BEGIN Task input

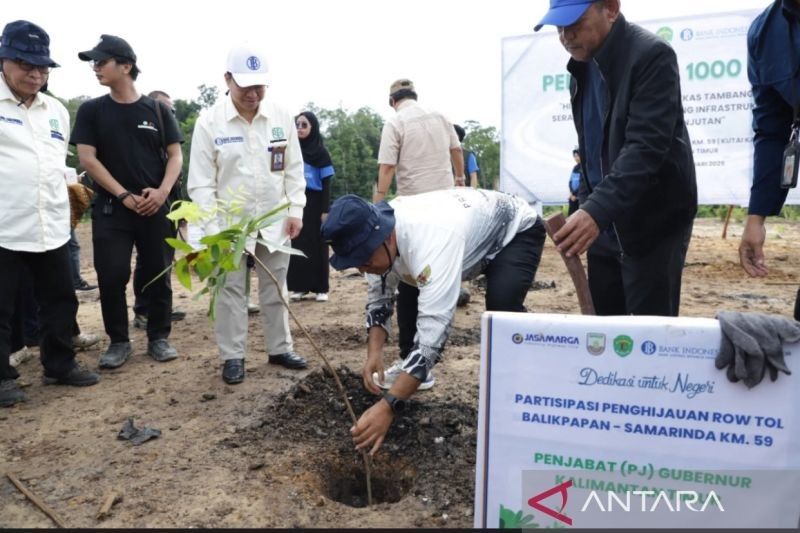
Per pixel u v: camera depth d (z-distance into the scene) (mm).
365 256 2551
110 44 4312
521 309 3107
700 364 1822
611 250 3133
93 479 3004
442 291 2557
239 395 4031
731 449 1812
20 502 2828
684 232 2811
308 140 6566
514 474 1999
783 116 2744
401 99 5559
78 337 5242
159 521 2613
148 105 4559
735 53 8242
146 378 4430
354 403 3809
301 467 3100
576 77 2953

END Task input

Work to complete:
The output should consist only of the lines from the one with "78 337 5242" through the final line of the records above, exactly.

Task output:
78 337 5242
159 521 2613
148 105 4559
735 53 8242
146 378 4430
354 403 3809
301 467 3100
576 77 2953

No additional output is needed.